The problem =
Below, find the line containing "left eye: (373, 90)" and the line containing "right shoulder: (166, 285)"; reproduce exactly those two and every line between them, omitting pictures.

[Supplied entries Boundary: Start]

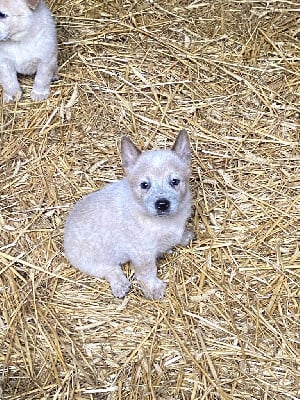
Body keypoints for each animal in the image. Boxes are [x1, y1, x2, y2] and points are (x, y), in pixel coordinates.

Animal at [64, 131, 193, 300]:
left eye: (175, 181)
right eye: (144, 185)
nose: (162, 204)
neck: (164, 222)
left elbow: (177, 236)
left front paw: (185, 236)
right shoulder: (142, 253)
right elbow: (147, 272)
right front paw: (153, 289)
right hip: (90, 261)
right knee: (109, 269)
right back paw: (120, 285)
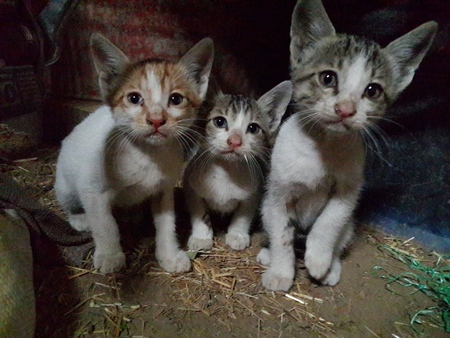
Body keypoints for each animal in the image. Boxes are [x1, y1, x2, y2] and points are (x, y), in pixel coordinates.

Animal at [53, 33, 214, 274]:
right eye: (134, 98)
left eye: (176, 99)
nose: (156, 119)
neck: (147, 155)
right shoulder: (92, 189)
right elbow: (105, 224)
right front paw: (110, 255)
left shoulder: (164, 189)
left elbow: (167, 223)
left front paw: (169, 254)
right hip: (65, 184)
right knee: (70, 204)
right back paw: (80, 219)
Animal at [185, 81, 294, 251]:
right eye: (220, 121)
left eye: (253, 128)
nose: (235, 141)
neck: (225, 171)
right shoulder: (191, 186)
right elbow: (199, 213)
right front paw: (201, 236)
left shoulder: (254, 191)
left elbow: (243, 214)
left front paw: (237, 234)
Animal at [258, 0, 438, 290]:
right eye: (327, 78)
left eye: (373, 90)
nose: (345, 109)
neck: (322, 147)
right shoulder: (277, 193)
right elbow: (282, 235)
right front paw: (281, 272)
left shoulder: (349, 190)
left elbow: (330, 222)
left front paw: (319, 259)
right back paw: (269, 253)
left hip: (350, 226)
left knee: (340, 236)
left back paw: (331, 265)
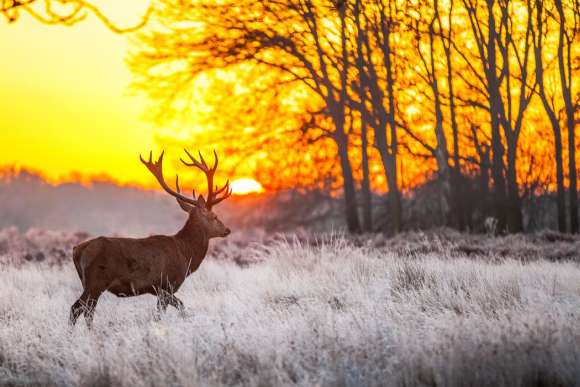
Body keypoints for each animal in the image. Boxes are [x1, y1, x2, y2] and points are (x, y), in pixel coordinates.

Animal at [68, 149, 231, 328]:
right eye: (215, 216)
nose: (227, 230)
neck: (185, 254)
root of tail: (77, 250)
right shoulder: (166, 285)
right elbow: (179, 307)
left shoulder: (159, 290)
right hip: (96, 281)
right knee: (79, 309)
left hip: (88, 282)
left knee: (85, 310)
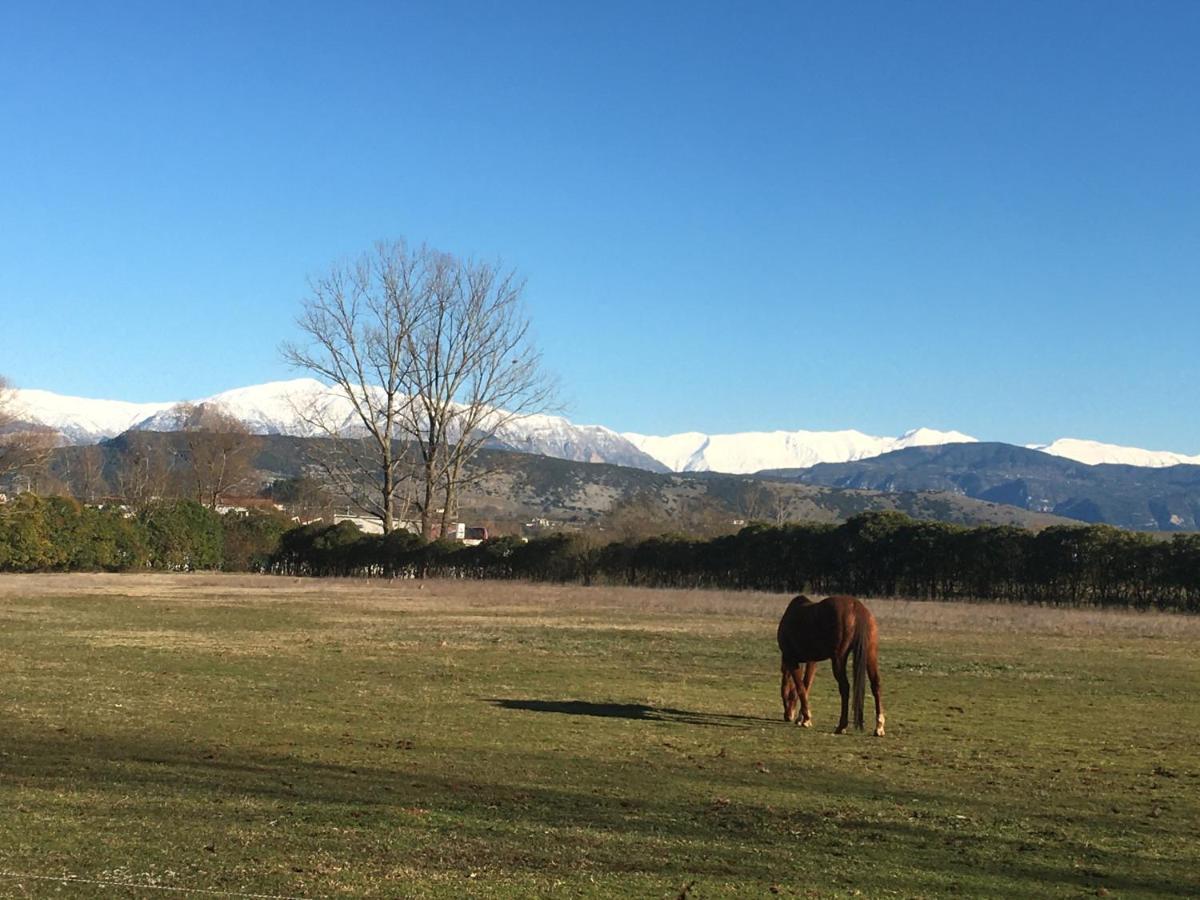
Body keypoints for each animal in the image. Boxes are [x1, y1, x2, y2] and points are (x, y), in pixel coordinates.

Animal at [777, 595, 883, 734]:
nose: (787, 716)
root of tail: (858, 608)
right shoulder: (812, 661)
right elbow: (806, 686)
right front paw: (802, 718)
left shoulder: (792, 660)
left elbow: (800, 687)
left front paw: (806, 718)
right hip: (870, 654)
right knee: (876, 684)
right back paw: (879, 727)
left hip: (838, 658)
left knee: (845, 687)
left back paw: (842, 726)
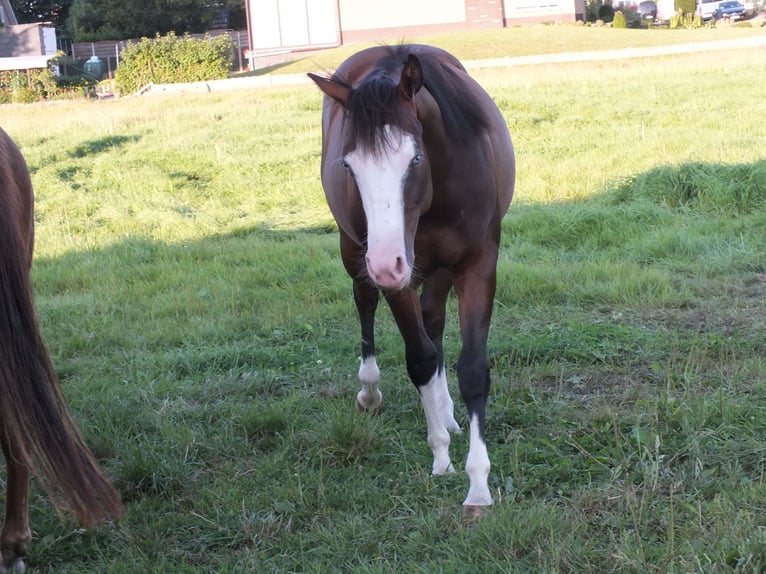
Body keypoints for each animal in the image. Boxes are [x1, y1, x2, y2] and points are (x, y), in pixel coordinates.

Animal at [310, 44, 516, 508]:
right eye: (349, 166)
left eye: (415, 158)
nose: (387, 264)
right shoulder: (395, 274)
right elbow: (419, 357)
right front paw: (441, 455)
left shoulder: (477, 263)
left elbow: (471, 367)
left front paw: (479, 485)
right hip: (358, 254)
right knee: (367, 304)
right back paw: (372, 391)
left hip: (433, 269)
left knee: (434, 322)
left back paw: (448, 412)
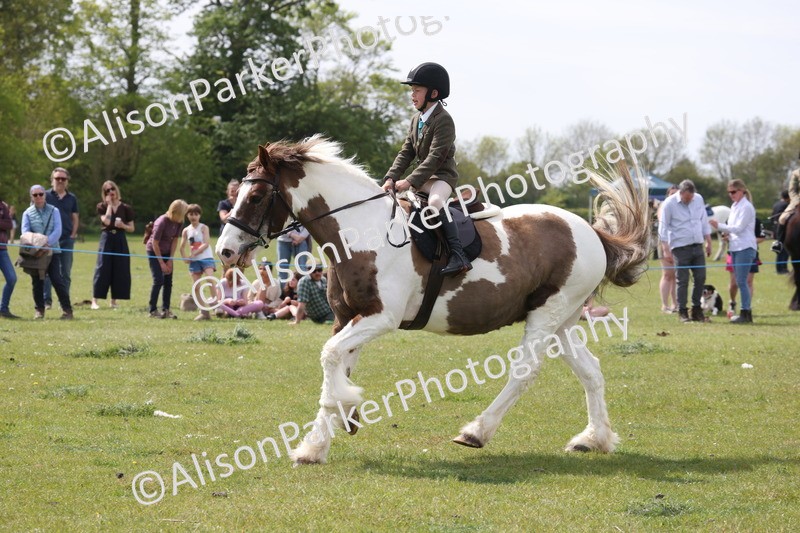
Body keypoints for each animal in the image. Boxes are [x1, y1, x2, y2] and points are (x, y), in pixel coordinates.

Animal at [216, 135, 651, 465]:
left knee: (525, 371)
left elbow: (330, 356)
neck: (360, 232)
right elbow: (337, 362)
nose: (225, 251)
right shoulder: (348, 318)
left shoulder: (381, 318)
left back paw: (476, 432)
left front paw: (340, 413)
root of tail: (593, 233)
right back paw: (593, 439)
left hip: (547, 314)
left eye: (256, 196)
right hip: (562, 319)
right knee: (591, 371)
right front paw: (321, 439)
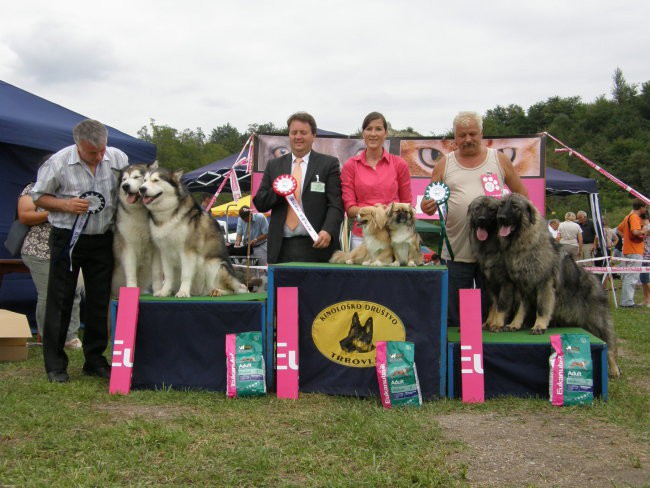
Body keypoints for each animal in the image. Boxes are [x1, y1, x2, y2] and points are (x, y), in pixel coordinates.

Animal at [111, 162, 162, 296]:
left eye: (136, 177)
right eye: (124, 179)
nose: (125, 186)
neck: (140, 212)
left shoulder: (156, 248)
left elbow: (157, 272)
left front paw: (158, 291)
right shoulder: (128, 246)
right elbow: (131, 272)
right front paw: (131, 289)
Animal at [138, 167, 247, 298]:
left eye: (155, 180)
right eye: (144, 180)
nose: (141, 189)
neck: (168, 214)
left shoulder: (187, 251)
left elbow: (185, 274)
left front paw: (183, 292)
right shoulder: (165, 252)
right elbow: (168, 276)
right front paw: (164, 292)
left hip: (213, 265)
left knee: (233, 290)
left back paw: (218, 291)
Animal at [496, 194, 616, 378]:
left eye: (515, 206)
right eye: (502, 205)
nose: (500, 218)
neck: (525, 245)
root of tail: (596, 280)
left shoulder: (544, 285)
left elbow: (542, 308)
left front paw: (539, 326)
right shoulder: (523, 287)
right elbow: (521, 309)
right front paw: (515, 324)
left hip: (597, 321)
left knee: (608, 345)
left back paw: (614, 369)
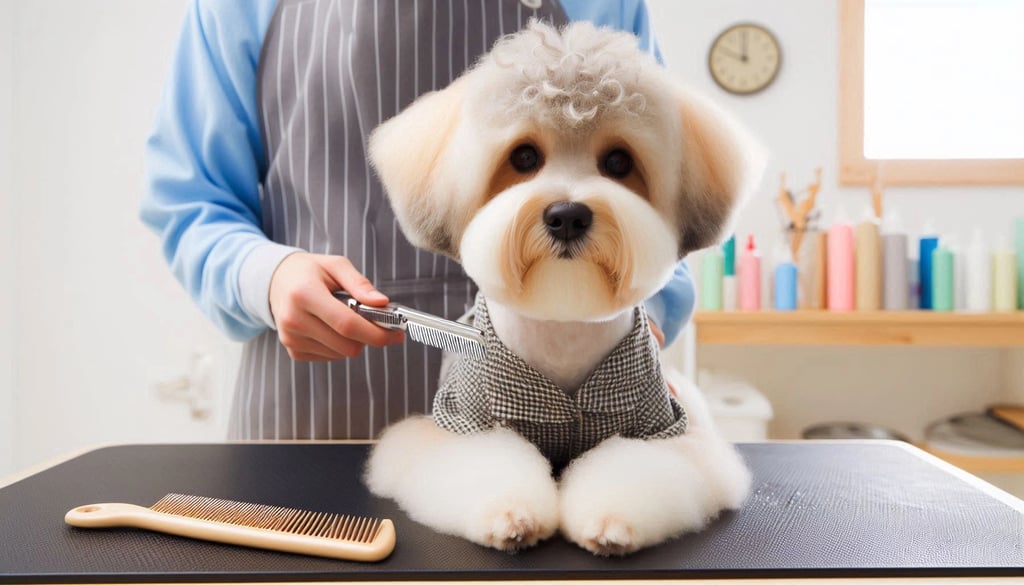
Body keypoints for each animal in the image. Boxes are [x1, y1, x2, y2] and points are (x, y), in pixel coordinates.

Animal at [360, 19, 761, 557]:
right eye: (524, 156)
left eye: (619, 162)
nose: (567, 215)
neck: (563, 326)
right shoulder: (461, 424)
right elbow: (487, 463)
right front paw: (512, 517)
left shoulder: (664, 431)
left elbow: (633, 466)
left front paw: (611, 522)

[Supplied entries Boundary: End]

Answer area =
left eye: (373, 90)
nose: (345, 109)
neck: (322, 147)
right shoulder: (277, 193)
right elbow: (282, 235)
right front paw: (281, 272)
left shoulder: (349, 190)
left elbow: (330, 222)
left front paw: (319, 259)
right back paw: (269, 253)
left hip: (350, 226)
left knee: (340, 236)
left back paw: (331, 265)
Body keypoints for each animal in the image. Boxes are [x1, y1, x2, y2] and points are (x, y), in pixel coordinates.

Animal at [68, 149, 231, 328]:
right eye: (215, 216)
nose: (227, 230)
neck: (185, 254)
root of tail: (77, 250)
right shoulder: (166, 285)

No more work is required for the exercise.